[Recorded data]
▼
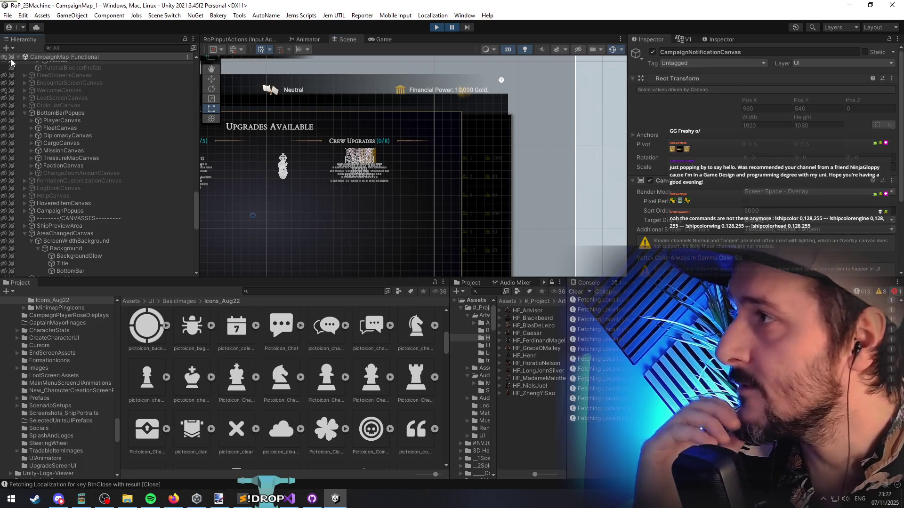
scroll(92, 156, "down", 10)
scroll(94, 175, "up", 15)
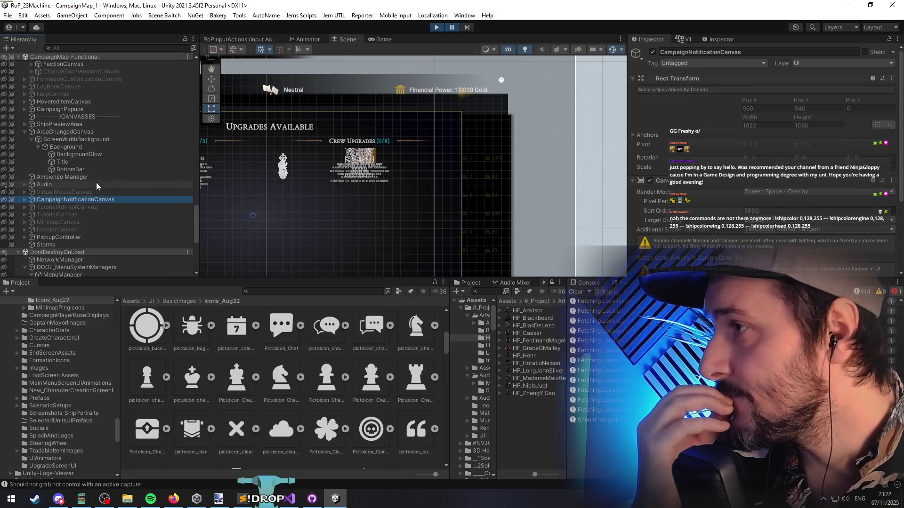
scroll(100, 183, "up", 10)
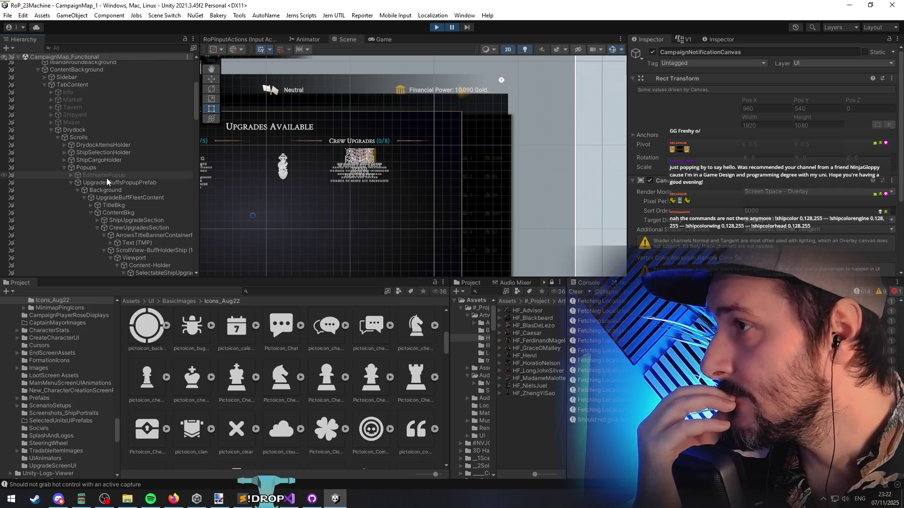
scroll(121, 157, "up", 2)
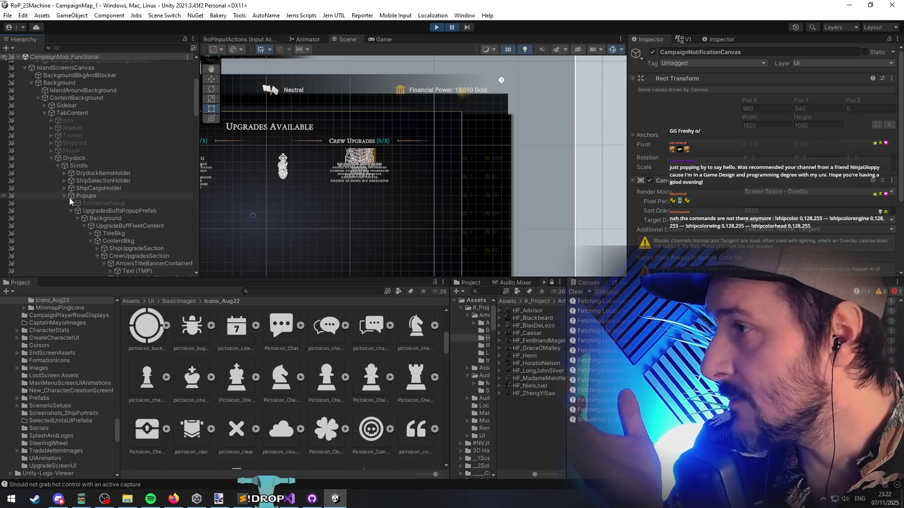
left_click(369, 172)
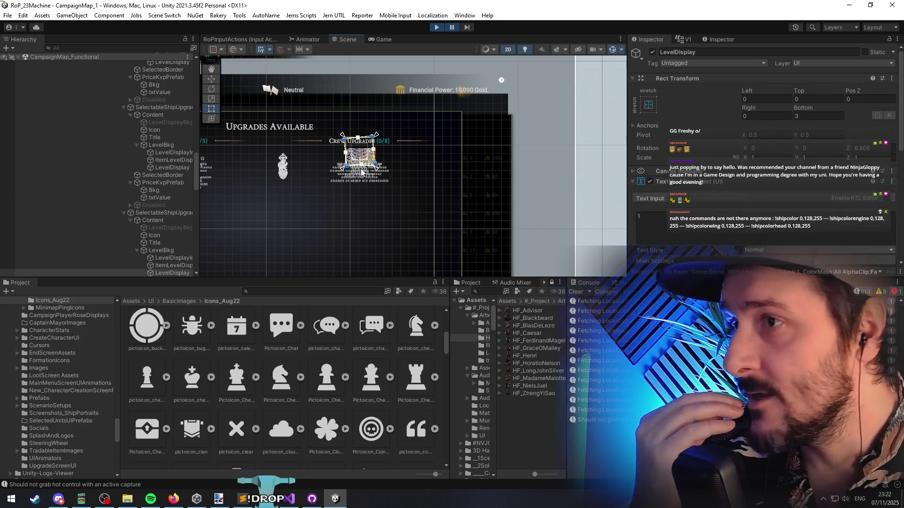
scroll(373, 182, "up", 5)
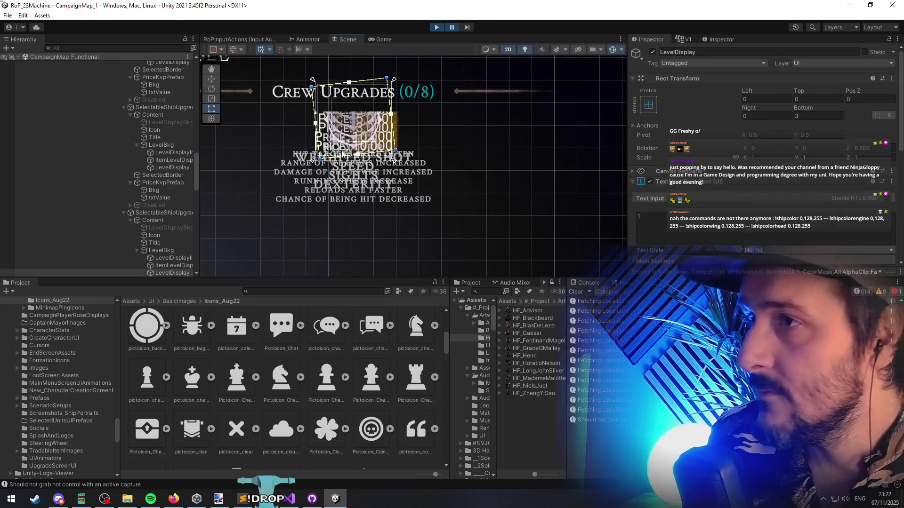
left_click(173, 250)
left_click(163, 220)
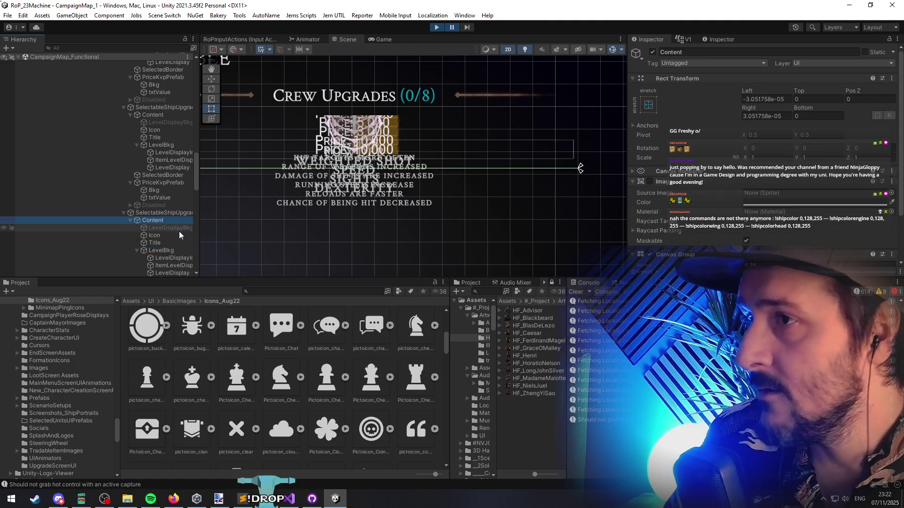
scroll(473, 202, "down", 5)
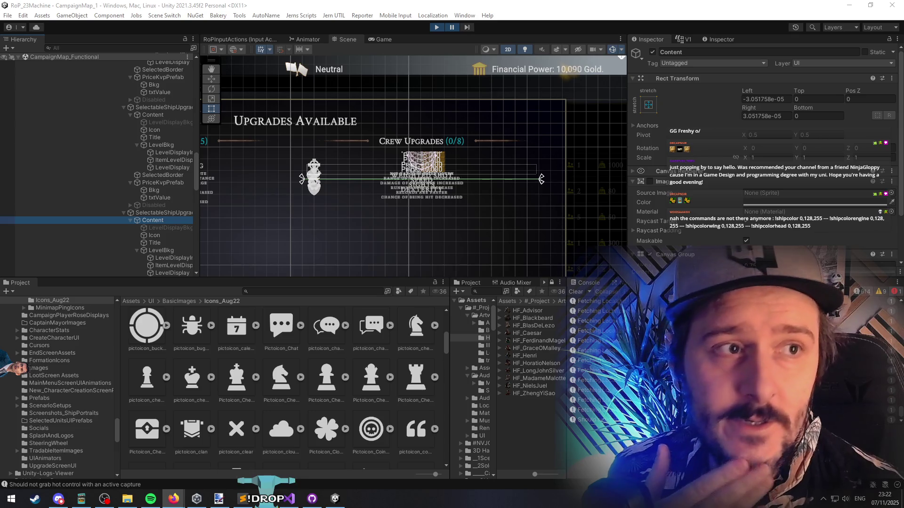
key("alt+Tab")
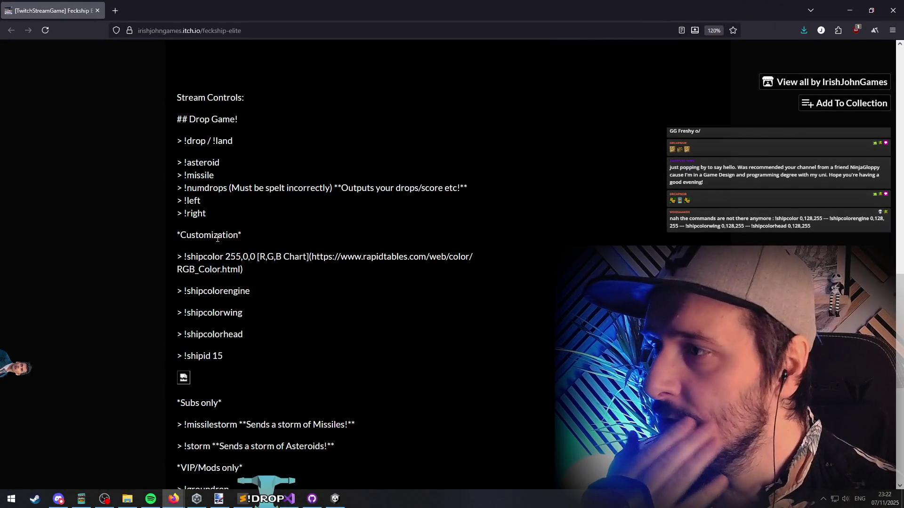
left_click_drag(178, 256, 258, 275)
▲
● WHAT IS NEEDED
The word "scroll" appears in some of the lines above. Copy those lines.

● SOLUTION
scroll(92, 156, "down", 10)
scroll(94, 175, "up", 15)
scroll(100, 183, "up", 10)
scroll(121, 157, "up", 2)
scroll(373, 182, "up", 5)
scroll(473, 202, "down", 5)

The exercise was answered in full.